WEGreen Workshop at GECON 2022: Gathering Together the Software Engineering and Cloud communities
On September 13-15, the 19th International Conference on the Economics of Grids, Clouds, Systems and Services (GECON 2022) was held in a hybrid format at San Simon Resort in Izola, Slovenia.
GECON 2022 builds upon the very successful tradition of the conference's previous editions since 2003. GECON solicits interdisciplinary contributions, combining business and economic aspects with engineering and computer science-related themes. Contributions to this conference can include extensions to existing technologies, successful deployments of technologies, economic analyses, analyses of technology adoptions, and theoretical models. As part of the conference programme, dedicated workshop sessions were introduced to gather original work and build a strong multidisciplinary community in this increasingly important area of the future information and knowledge economy.
SWForum.eu WEGreen Workshop at GECON 2022
On 15 September 2022, SWForum.eu, in collaboration with HUB4CLOUD, took part in GECON 2022 in Slovenia, organising its first physical workshop entitled “WEGreen Workshop on Engineering Green and Sustainable Software in the Computing Continuum”.
The WEGreen workshop focused on all issues concerning the engineering practices relevant to the creation and execution of green and sustainable software in the cloud continuum. This workshop gathered together 40 (live and online) attendees in the software and cloud community across the globe.
The workshop was opened by the introductory talk of Juncal Alonso-Ibarra, a R&D Engineer at TECNALIA and SWForum.eu Project Coordinator. Juncal provided an exhaustive overview of the projects and its goal, creating a self-sustainable online forum that facilitates and encourages both researchers and practitioners as well as projects in software, digital infrastructure and cybersecurity to create intersections of expertise and a multidisciplinary approach to research and innovation.
The first keynote speaker, David Ekchajzer (Co-Founder of Hubblo, Member of Boavizta) opened the discussion on how to measure and evaluate the environmental impact of ICT with open data, methods, and tools. This topic could be relevant to the StandICT project, which is driving ICT standardisation.
Our next keynote speaker was Ilias Iakovidis (Adviser at the European Commission, DG CONNECT) who provided the EC perspective on how software plays an important role in providing digital solutions in realising the benefits of enabling sustainability in the digital sector. He also emphasised the net effect of software applications and hardware.
Green digital transformation is essential but green is suffering from digitalisation. Focus on enablement, algorithmic optimisation.
During the workshop, it was emphasised by the EC representative to look at standards, evaluate the software landscape, and standardise monitoring and reporting.

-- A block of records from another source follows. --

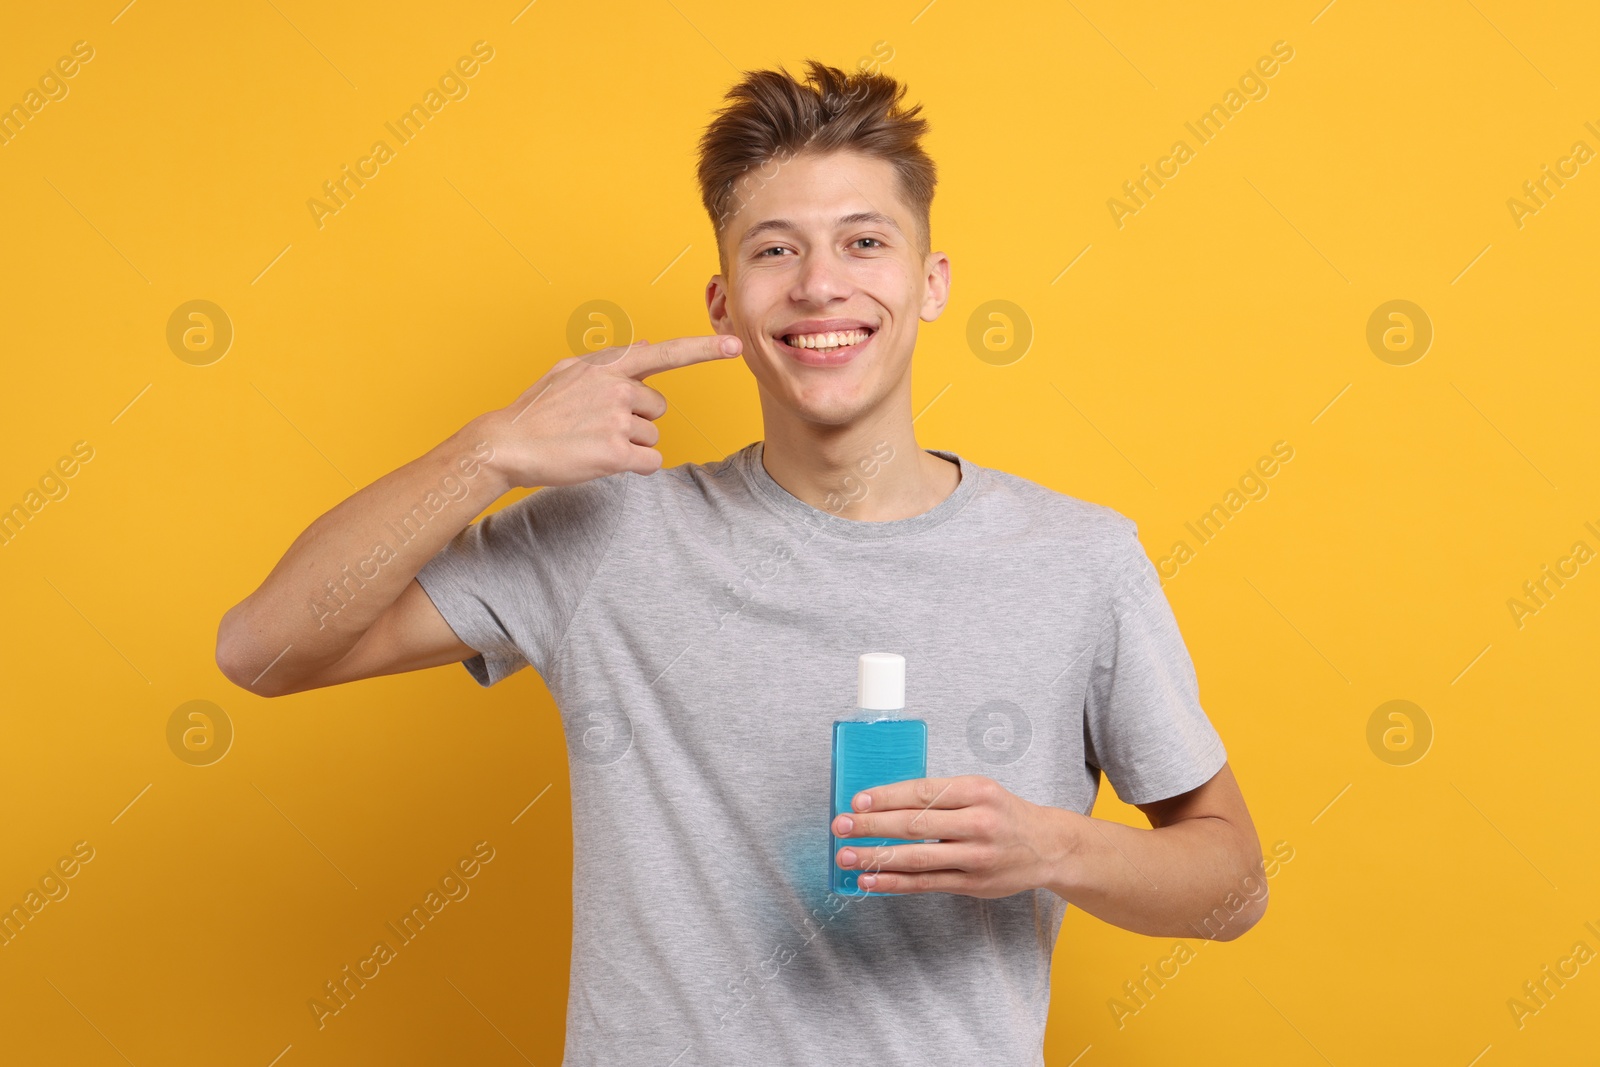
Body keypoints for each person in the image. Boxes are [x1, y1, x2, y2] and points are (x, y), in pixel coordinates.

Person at [217, 59, 1266, 1067]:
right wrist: (488, 451)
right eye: (774, 251)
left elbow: (1232, 885)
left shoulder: (1077, 558)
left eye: (864, 242)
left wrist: (1051, 850)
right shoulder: (608, 537)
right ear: (724, 303)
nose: (820, 285)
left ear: (931, 281)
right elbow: (264, 649)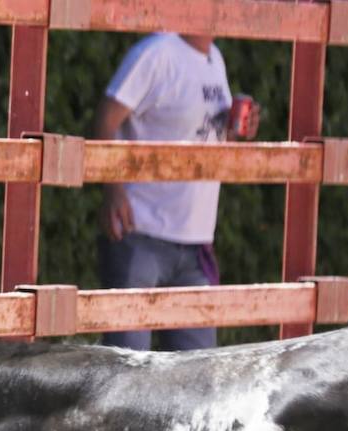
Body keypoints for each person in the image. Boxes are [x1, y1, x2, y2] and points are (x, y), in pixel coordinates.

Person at [94, 32, 245, 350]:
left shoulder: (215, 57)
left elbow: (205, 137)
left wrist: (232, 130)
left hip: (195, 245)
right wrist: (113, 191)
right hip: (140, 233)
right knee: (128, 374)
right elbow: (106, 120)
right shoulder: (156, 53)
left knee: (198, 381)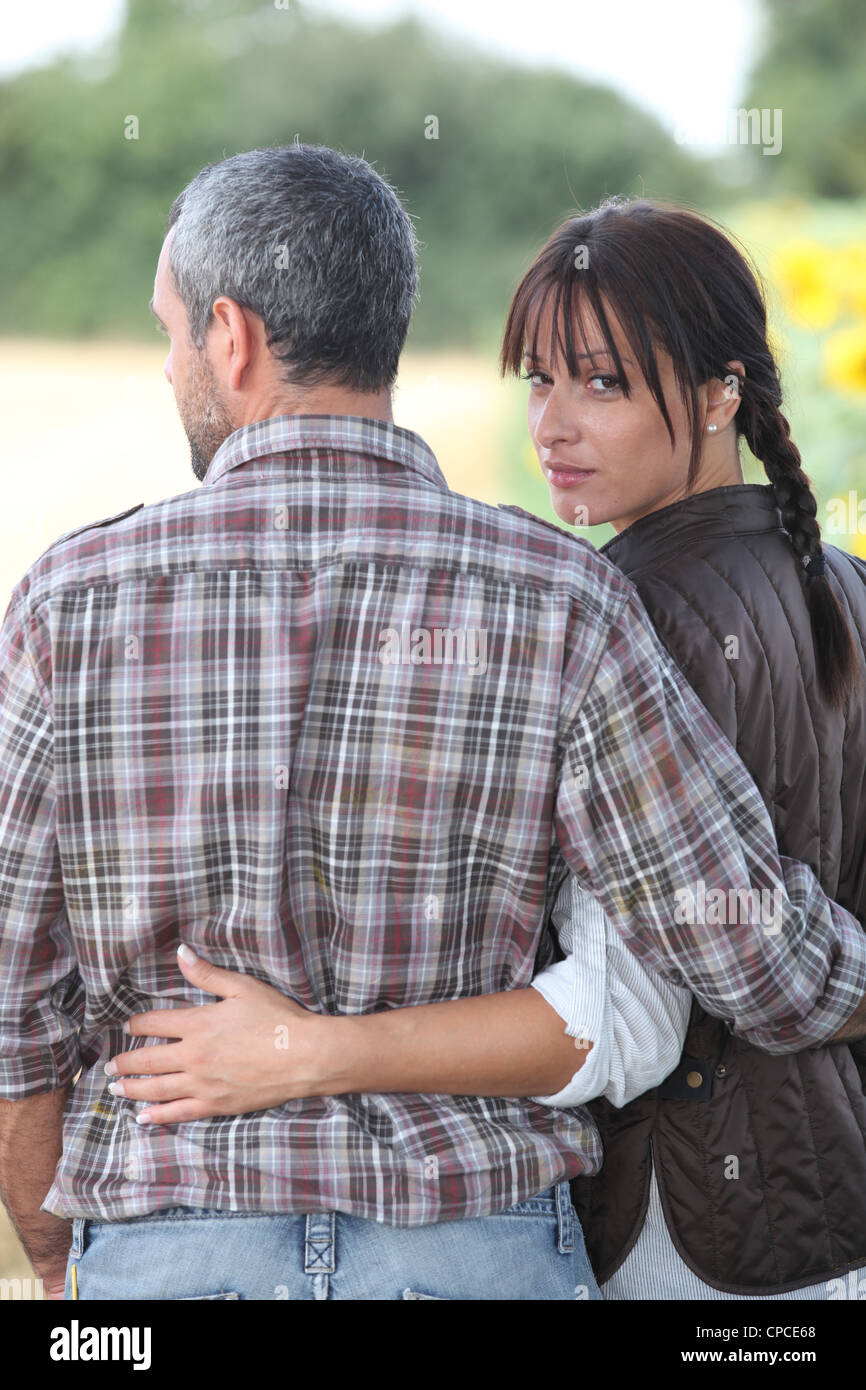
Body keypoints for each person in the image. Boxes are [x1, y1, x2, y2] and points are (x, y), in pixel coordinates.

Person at [1, 150, 865, 1302]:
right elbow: (751, 957)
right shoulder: (561, 596)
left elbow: (19, 1014)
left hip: (169, 1248)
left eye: (170, 335)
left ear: (230, 336)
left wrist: (58, 1252)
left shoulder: (68, 602)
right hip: (471, 1248)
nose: (168, 369)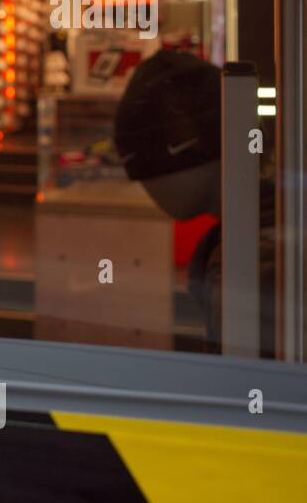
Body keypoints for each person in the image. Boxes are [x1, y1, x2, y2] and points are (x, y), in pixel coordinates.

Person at [113, 49, 274, 354]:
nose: (144, 183)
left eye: (144, 164)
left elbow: (252, 387)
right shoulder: (256, 233)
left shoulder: (253, 260)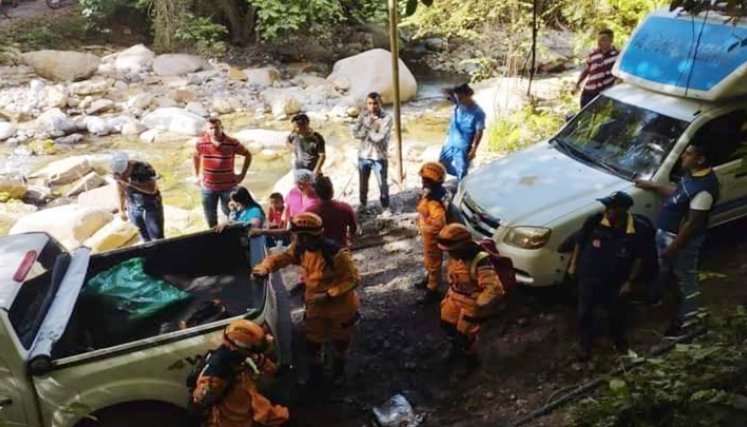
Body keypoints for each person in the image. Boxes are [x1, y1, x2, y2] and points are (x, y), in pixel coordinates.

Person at [253, 213, 360, 386]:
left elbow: (353, 279)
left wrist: (329, 294)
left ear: (307, 236)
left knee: (340, 342)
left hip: (341, 308)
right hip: (315, 306)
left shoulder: (336, 255)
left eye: (297, 235)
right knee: (313, 341)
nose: (294, 238)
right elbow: (281, 258)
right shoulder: (300, 249)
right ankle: (317, 378)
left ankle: (338, 373)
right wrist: (264, 268)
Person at [635, 143, 720, 337]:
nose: (683, 157)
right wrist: (654, 186)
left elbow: (692, 224)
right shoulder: (692, 177)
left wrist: (674, 247)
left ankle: (687, 321)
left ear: (700, 159)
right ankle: (659, 300)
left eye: (688, 154)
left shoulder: (705, 188)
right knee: (666, 271)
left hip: (680, 241)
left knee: (685, 278)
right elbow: (678, 195)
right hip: (668, 236)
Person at [567, 192, 651, 361]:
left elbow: (640, 258)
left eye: (610, 208)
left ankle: (619, 344)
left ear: (622, 210)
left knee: (616, 313)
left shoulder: (637, 229)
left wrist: (629, 281)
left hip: (616, 280)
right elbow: (579, 242)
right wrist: (573, 264)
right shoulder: (595, 220)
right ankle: (585, 345)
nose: (606, 210)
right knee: (584, 312)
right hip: (589, 274)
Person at [190, 319, 289, 427]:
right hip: (234, 419)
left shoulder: (234, 354)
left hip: (246, 407)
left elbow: (260, 360)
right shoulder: (217, 373)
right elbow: (201, 400)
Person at [436, 223, 504, 365]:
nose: (449, 253)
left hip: (471, 305)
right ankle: (456, 347)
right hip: (454, 296)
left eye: (451, 250)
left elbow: (494, 289)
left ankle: (470, 360)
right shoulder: (456, 256)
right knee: (447, 323)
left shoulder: (481, 262)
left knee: (466, 336)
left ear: (461, 246)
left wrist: (479, 304)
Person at [194, 118, 252, 228]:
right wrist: (197, 175)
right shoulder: (201, 142)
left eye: (216, 127)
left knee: (231, 214)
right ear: (206, 130)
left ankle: (231, 238)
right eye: (211, 128)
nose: (214, 130)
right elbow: (196, 156)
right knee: (210, 216)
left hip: (228, 186)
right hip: (208, 187)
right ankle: (213, 238)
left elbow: (248, 155)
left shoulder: (232, 142)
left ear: (222, 128)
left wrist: (242, 174)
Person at [352, 92, 393, 213]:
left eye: (375, 103)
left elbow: (379, 137)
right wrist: (366, 132)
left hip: (379, 156)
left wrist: (367, 130)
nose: (373, 106)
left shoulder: (386, 117)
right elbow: (355, 132)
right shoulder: (363, 115)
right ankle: (363, 204)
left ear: (380, 103)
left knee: (382, 184)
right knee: (363, 184)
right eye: (370, 103)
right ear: (366, 104)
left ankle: (385, 207)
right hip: (363, 155)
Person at [415, 162, 449, 304]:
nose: (422, 181)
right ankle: (429, 278)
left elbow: (438, 222)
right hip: (428, 234)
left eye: (424, 179)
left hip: (432, 236)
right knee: (429, 261)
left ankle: (432, 290)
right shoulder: (434, 192)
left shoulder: (434, 200)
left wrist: (428, 231)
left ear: (431, 181)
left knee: (433, 262)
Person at [111, 152, 164, 242]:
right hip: (133, 206)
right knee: (143, 235)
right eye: (120, 174)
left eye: (124, 173)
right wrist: (121, 209)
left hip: (151, 205)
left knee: (157, 236)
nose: (122, 176)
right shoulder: (117, 172)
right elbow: (119, 189)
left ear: (128, 166)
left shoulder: (144, 168)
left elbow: (152, 189)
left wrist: (129, 183)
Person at [439, 83, 486, 182]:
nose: (458, 101)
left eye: (461, 98)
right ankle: (466, 178)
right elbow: (444, 92)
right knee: (442, 165)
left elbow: (479, 132)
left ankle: (463, 185)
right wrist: (451, 92)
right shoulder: (459, 103)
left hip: (462, 147)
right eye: (457, 98)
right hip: (450, 142)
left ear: (468, 95)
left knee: (461, 171)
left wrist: (474, 150)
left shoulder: (478, 113)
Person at [575, 28, 619, 108]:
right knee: (584, 116)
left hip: (602, 94)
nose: (599, 42)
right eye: (598, 40)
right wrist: (578, 83)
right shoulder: (593, 54)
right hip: (588, 91)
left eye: (602, 40)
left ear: (611, 40)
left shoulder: (617, 57)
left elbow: (618, 77)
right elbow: (587, 70)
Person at [308, 176, 358, 247]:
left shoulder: (310, 213)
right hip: (341, 249)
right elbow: (353, 228)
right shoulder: (345, 208)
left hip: (321, 252)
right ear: (332, 191)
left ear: (316, 193)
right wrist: (349, 240)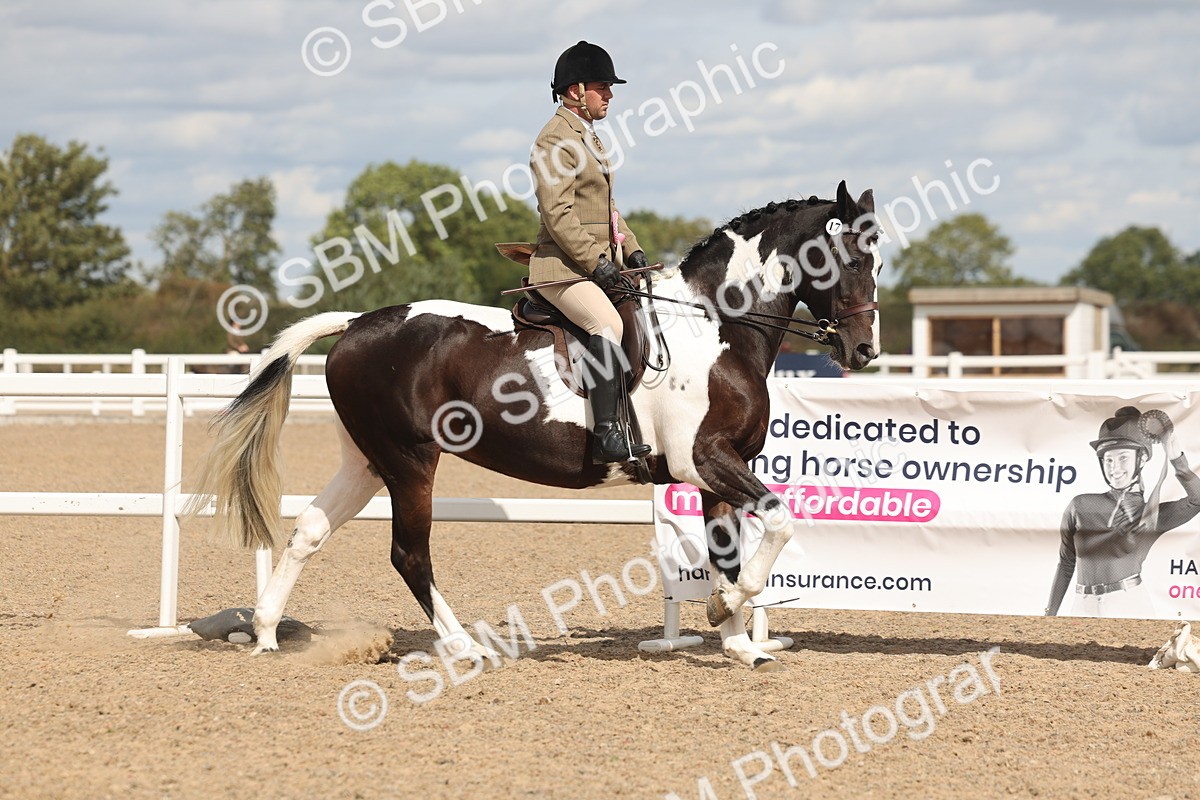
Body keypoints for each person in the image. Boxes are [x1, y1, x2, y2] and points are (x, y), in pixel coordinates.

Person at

There were also two problem statements that were presented as part of the call for abstract/contributions, presented by David Mytton (CEO console dev, researching sustainable computing from Oxford) and Vasilios Andrikopoulos (Assistant Professor, University of Groningen), presenting the potential sustainability of research results.
Technical insights from the workshop discussion
Understanding the environmental impact of ICT is possible by simply measuring energy consumption.
The workshop was chaired by SWForum partners, Elisabetta Di Nitto (Professor at Politecnico di Milano) and David Wallom (Professor of Informatics, founding Course Director, MSc in Energy Systems at University of Oxford), and facilitated the panel discussion with our speakers.
The discussion at the workshop highlighted the fact that the analysis is quite complex and should consider a multitude of elements.
We should be able to determine “the environmental net effect” of ICT. Assuming that we can determine this, then we can make decisions at different levels: technical (e.g., we can redesign our ICT systems), political (e.g., we can decide how to produce the needed energy), social (e.g., we can limit the usage of some high-impact systems).
Understanding these points has really opened our minds and the SWForum team, and HUB4Cloud, are very grateful to all participants for their great contributions. Experts should explore the field even more, and invest in making sure that subjects related to sustainability are taught in our courses in computer science and engineering.
The environmental impact of ICT is a highly complex 'system' where each component interacts with another. In order to understand that system, we must first really baseline what impact it has through open data and open models. Using this data intelligently, then we can complete a full Life Cycle Assessment on the system. Finally, we can then attack the key drivers of consumption at each level in the system, from hardware to software and everything that connects them.
Thank you to all our live and online attendees. Workshop recording and presentations are available on the WEGreen event page.